Speaker:佐倉市財政課長・塩浜克也さん

強い財政に必要なこととは?

まずは「柔軟性」です。
前例にとらわれないこと。
根拠を確認すれば、可能性が見えてきます。

次に「計画性」です。
計画とは「誰が」「いつまでに」「何を」行うか、ということです。
行政の継続性の拠り所でもあります。
国庫補助金の拠り所になることもあります。
これが負担になると否定的にとらわれる面もありますが、事業のたな卸しという点での意味はある。

計画性について、もう少しお話します。
計画性とは

“具体的な現実の事象を基礎とした正しい現状認識と、利用可能な行財政上の能力とを考慮して、一定の目標年次までに到達可能と考えられる具体的な行政目標とその実現手段(目標プログラム)を示す手法”

山本博史著「行政手法ガイドブック」

と説明できます。
これは、自治体が作る基本構想といったようなものだけを指しているのではありません。

例えば、窓口でお客さんに記載してもらう書類が分かりにくくて苦情が多い、といった場合、
長期的には「次回のシステム更新の際に対応しよう!」
中期的には「来年度の帳票発注の際に対応しよう!」
短期的には「窓口に注意書きを明記しよう!」
といったように、どんなものでも長期・中期・短期で分けてみると対処方法が見えてきます。

「現場主義」も、忘れてはいけません。
私は10年前に財政課に配属となったとき、上司の言うように予算を切って(「切る」という言い方も、あまり好きではないんですが)、現場の方々に「これでやってください」とお願いするのが嫌でした。
このことを『自治体 予算要求の実務』(学陽書房)の著者で、札幌市の職員だった吉田博さんにボヤいたところ
「コンサルティング型の提案は、できるはずだよ」
とおっしゃっていただき、非常に感銘を受けました。

パネルディスカッション「強い財政」ってなに?

モデレーター:裾野市副市長・及川涼介さん
パネラー:川西市副市長・松木茂弘さん
     佐倉市財政課長・塩浜克也さん
     横浜市評価制度推進担当部長・安住秀子さん
     公益財団法人日本生産性本部上席研究員/月刊「ガバナンス」元
     編集長・千葉茂明さん
     
※以下、敬称略

裾野市副市長・及川涼介さん

及川:安住さんの所属されている横浜市では、庁内向けに市の財政情報を伝える動画を作成されていますよね。

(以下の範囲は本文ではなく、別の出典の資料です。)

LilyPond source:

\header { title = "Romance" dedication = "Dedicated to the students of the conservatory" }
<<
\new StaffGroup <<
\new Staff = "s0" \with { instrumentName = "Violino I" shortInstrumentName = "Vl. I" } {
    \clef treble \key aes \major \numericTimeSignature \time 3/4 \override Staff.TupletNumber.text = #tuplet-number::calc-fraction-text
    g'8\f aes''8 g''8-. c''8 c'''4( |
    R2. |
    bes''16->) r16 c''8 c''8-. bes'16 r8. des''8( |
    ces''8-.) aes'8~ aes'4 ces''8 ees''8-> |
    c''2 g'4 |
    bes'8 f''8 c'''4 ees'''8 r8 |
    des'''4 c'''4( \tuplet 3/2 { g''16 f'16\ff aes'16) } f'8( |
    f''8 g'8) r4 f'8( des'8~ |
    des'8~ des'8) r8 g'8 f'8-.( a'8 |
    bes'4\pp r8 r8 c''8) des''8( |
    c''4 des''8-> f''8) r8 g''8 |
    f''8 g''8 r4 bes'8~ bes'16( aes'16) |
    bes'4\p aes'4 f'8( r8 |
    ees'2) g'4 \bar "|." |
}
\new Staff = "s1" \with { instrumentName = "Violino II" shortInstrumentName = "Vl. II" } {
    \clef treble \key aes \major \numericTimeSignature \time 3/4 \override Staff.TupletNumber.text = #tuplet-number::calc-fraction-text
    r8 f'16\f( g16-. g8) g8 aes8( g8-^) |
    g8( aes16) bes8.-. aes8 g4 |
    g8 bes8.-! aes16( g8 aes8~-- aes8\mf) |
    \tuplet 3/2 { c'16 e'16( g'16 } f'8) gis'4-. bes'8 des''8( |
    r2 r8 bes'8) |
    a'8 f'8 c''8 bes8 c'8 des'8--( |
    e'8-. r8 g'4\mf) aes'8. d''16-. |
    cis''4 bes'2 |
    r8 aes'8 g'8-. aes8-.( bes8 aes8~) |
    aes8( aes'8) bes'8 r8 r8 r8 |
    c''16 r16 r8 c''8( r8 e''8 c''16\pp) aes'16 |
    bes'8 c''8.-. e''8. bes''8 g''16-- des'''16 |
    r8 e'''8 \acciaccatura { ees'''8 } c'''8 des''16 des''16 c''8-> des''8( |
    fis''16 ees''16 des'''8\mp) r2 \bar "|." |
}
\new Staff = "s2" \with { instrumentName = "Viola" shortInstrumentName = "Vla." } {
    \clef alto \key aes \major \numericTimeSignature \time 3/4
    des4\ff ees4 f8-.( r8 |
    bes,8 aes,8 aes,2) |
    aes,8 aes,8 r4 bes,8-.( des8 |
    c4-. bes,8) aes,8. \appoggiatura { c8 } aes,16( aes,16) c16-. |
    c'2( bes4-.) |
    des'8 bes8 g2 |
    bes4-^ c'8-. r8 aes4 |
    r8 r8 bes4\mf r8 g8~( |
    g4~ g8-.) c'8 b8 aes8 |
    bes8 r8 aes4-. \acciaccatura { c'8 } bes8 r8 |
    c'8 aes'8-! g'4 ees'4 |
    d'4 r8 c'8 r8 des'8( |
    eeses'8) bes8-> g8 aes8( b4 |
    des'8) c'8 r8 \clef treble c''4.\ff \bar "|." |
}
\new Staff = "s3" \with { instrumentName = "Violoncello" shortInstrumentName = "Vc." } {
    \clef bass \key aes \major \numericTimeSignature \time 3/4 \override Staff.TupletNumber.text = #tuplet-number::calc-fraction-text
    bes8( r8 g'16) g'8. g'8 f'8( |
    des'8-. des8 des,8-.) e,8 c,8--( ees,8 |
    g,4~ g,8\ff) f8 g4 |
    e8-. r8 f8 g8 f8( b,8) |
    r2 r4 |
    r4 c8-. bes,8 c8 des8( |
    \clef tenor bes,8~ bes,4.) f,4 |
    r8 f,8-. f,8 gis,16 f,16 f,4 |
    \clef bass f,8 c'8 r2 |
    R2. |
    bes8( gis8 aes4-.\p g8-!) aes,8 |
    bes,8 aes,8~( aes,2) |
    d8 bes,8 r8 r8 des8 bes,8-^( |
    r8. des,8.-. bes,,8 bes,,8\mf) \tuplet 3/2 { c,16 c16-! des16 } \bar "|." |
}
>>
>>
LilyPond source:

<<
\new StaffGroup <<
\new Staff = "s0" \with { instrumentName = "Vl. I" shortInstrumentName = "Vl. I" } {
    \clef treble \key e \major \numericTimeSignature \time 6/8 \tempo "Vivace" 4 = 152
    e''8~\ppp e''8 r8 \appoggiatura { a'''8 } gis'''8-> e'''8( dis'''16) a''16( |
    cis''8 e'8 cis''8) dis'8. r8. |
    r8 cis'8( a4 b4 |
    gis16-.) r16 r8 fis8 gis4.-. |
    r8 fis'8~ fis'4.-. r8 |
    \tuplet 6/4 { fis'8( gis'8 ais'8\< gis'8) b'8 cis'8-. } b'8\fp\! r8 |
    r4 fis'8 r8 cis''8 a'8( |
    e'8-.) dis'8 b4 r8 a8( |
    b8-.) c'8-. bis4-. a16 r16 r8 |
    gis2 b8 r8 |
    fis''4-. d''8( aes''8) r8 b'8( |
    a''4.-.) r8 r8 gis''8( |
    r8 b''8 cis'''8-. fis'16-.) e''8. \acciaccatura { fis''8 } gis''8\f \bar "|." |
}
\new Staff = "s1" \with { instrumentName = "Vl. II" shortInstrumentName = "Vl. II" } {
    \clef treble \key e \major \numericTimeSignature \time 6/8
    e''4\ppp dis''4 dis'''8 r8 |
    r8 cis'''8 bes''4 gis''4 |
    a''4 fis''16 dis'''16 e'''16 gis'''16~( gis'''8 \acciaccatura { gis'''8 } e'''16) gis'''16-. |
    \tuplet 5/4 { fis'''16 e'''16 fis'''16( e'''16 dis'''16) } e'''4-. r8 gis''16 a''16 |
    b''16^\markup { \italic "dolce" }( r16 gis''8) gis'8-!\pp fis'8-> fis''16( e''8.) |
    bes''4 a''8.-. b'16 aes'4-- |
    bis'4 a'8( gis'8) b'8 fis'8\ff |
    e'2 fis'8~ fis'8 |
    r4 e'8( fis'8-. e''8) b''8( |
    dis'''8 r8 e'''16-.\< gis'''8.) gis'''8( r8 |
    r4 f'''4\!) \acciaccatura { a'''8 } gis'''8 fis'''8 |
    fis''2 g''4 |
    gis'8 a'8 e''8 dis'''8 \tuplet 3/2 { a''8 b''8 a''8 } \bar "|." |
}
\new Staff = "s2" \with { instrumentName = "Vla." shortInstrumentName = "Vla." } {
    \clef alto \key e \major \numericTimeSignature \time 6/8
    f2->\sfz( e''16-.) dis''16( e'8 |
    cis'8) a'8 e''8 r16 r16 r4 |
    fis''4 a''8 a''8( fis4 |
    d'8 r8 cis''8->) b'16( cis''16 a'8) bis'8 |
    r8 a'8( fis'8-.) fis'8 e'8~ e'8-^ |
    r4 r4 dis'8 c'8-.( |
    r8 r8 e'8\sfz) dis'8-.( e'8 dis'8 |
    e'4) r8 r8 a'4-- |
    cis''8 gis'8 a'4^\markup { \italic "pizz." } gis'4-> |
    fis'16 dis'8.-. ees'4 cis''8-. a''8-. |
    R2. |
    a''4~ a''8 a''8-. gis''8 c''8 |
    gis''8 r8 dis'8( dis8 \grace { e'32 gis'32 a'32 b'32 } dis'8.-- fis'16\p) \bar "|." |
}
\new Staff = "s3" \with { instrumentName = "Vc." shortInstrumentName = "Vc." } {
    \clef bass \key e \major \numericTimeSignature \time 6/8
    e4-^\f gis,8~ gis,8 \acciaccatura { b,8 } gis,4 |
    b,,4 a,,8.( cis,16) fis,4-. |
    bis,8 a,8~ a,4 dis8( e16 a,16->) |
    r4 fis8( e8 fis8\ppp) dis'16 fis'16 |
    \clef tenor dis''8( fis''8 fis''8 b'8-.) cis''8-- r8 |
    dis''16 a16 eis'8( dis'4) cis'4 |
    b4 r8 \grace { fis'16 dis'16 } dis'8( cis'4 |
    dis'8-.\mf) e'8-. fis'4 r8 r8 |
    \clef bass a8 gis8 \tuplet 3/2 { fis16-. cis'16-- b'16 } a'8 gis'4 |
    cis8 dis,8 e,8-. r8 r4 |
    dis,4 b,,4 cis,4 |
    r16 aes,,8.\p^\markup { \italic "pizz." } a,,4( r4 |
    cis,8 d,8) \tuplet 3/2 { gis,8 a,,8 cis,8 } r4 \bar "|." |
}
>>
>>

安住:はい、そうなんです。財政部局が公表しているデータを基に別の部署が作成したもので、可愛らしい見た目のゆるキャラが明るい口調で、分かりやすく「このままだと横浜市の財政は危ない」ということを伝えていて、職員から人気の動画となっています。

及川:こういった取り組みも「強い財政」に繋がってくるんですね。

安住:この動画の中で長期財政推計の話が出てきますが、これは、3年前に横浜市が作成した2065年度までの45年間の推計のことです。それまでも財政が厳しいということは発信していましたが「どのくらい厳しいの?」という具体的なものは見せられていなかったので、具体的に数値で示したんです。こういった動画で長期財政推計について発信したことで、多くの職員が市の財政状況に危機感を抱くきっかけを生めたと思います。長期財政推計は市民や議員の皆さんからも反応をいただけて、庁内外の多くの人に財政状況を把握してもらえたのは、大きな強みだと思っています。
また、長期財政推計で見えてきた財政危機への処方箋として「財政ビジョン」というものも策定しました。今はこの財政ビジョンに沿って、庁内一丸となって「持続可能な財政運営」と「必要な施策を遂行する」を両立できるよう市政運営を進めています。長期財政推計で財政状況の理解を促し、「財政ビジョン」という指針に沿って職員が同じ方向を向くことができた、という意味で、こういった動画をはじめとする財政状況の発信は「強い財政」に繋がっていると思います。

横浜市評価制度推進担当部長・安住秀子さん

及川:続けて松木副市長にお伺いします。「強い財政」を作っていくためには、先ほどの横浜市の事例のように、工夫をしていく「強い財政担当部署」が必要だと思いますが、こういった財政担当部署に必要な取り組みはありますか?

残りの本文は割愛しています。